I've toyed with the idea of adding the ability for the server component to request certs from LetsEncrypt via DNS validation. Acting as a clearing house so that individual internal hosts don't need a DNS secret to get certs. However, we also put IP addresses and localhost on our internal certs, so we'd ahve to stop doing that to be able to get them from LetsEncrypt.

jraph
Why or in which cases is opening a dedicated port better than publishing challenges under some /.well-known path using the standard HTTP port?
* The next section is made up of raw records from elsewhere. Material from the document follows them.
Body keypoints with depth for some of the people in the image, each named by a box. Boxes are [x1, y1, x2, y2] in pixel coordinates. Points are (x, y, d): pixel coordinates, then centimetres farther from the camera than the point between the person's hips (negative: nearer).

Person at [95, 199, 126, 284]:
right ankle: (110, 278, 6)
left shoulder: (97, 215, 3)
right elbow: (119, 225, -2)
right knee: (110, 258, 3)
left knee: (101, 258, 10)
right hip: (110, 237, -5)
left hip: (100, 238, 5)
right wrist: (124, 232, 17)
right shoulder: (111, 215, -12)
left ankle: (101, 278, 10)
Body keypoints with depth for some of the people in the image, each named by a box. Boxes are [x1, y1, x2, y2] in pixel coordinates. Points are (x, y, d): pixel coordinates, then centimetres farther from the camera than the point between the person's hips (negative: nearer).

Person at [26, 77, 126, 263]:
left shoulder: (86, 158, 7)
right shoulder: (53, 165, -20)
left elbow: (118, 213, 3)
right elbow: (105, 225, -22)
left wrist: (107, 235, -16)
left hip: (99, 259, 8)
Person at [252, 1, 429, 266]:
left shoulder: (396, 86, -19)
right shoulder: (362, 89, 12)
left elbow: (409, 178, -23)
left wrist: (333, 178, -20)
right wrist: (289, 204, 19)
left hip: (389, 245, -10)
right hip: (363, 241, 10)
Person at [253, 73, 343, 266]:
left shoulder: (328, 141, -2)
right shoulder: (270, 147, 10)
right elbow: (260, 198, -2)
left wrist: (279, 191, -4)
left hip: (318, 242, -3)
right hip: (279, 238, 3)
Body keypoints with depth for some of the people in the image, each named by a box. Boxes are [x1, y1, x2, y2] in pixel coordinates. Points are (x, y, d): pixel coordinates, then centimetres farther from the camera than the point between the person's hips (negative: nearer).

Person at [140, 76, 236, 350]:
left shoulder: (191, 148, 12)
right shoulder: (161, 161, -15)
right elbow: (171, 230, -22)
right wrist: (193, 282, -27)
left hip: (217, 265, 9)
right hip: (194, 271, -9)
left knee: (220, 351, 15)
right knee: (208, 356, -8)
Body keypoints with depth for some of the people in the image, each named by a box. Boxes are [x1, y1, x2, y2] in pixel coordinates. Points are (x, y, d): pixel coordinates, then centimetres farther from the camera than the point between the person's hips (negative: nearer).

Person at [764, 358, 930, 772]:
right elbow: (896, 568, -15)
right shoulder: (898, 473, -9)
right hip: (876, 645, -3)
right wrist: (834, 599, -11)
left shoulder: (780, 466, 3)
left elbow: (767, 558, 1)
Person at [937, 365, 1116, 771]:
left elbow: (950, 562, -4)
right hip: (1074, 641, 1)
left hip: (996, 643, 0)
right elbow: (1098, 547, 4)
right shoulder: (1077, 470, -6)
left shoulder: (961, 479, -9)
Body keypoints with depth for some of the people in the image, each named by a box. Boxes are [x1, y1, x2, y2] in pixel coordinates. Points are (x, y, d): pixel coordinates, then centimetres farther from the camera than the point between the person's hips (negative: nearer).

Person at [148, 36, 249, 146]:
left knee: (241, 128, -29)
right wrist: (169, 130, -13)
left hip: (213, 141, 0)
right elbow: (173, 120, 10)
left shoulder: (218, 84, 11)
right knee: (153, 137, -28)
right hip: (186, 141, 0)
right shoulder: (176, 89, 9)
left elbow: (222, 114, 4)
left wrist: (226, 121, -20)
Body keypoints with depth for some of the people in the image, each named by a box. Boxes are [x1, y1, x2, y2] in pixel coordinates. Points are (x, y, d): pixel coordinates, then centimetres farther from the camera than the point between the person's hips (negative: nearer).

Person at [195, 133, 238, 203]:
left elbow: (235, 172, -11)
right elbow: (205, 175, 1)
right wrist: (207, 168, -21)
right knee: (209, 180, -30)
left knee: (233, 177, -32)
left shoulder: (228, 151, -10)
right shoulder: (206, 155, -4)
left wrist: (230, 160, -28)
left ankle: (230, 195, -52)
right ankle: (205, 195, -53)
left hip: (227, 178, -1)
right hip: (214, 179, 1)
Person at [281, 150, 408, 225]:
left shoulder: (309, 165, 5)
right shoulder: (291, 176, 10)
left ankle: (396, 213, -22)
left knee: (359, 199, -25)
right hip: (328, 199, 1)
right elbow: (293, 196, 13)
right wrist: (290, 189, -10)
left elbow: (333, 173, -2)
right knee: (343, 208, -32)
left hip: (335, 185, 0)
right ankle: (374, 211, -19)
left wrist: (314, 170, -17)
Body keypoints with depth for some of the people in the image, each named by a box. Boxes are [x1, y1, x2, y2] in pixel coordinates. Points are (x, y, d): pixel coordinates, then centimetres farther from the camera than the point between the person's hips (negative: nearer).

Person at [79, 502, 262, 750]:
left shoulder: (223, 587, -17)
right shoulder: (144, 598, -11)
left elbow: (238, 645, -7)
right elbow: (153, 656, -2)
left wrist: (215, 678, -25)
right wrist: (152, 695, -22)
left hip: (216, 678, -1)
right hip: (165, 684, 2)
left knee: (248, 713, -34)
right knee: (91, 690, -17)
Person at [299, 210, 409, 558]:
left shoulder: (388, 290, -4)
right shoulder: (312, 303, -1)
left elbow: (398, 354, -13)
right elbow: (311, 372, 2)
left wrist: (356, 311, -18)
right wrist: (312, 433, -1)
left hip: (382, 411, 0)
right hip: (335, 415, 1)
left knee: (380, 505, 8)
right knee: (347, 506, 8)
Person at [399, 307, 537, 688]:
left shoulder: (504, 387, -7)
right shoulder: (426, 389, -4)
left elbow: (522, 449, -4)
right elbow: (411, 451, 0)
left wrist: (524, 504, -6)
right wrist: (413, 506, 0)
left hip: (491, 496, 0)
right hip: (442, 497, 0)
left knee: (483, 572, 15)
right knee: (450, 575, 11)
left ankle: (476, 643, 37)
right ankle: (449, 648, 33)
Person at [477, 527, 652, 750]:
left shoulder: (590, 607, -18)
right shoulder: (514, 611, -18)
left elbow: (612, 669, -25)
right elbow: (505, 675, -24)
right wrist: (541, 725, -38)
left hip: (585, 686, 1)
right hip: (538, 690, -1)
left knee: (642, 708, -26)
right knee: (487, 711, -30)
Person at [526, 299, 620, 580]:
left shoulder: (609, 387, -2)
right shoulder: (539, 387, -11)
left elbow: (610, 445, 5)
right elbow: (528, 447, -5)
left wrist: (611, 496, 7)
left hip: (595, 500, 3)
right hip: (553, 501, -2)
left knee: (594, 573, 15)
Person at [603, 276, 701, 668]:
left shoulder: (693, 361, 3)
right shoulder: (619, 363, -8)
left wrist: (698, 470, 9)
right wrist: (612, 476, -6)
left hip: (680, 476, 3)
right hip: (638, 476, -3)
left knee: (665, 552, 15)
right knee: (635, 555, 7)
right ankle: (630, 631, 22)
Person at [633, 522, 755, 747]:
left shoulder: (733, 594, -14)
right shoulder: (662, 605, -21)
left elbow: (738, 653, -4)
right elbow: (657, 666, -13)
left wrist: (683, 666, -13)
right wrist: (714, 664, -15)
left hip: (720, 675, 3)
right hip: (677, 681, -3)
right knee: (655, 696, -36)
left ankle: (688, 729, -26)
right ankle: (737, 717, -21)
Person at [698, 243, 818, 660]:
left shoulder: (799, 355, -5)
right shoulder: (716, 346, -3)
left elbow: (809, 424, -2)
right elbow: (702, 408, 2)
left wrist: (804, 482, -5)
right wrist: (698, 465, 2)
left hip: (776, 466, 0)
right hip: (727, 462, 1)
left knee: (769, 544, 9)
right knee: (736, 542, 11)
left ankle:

(You say hijacking the HTTP port, but I don't let the ACME client take over 80/443, I make my reverse proxy point the expected path to a folder the ACME client writes to, I'm not asking for a comparison with a setup where the acme client takes over the reverse proxy and edits its configuration by itself, which I don't like)

linsomniac
The case for it is where it's not easy to plop a file in a .well-known path on port 80/443. If you have a reverse proxy that is easy to set up to publish that, that makes it easier. I guess I could have used different wording, I do consider making the .well-known available a subset of hijacking the port, but can see why it would be confusing. ACME setup can still be trickier to set up, but is definitely a good solution if it fits in your environment.
jraph
ok, thanks!
ocdtrekkie
It used to be only a large enough organization needed this, but smaller organizations could slap their PKI wildcard on everything. Between the 47 day lifetime and the removal of client authentication as a permitted key usage of PKI certs, everyone will need a private CA.

Active Directory Certificate Services is a fickle beast but it's about to get a lot more popular again.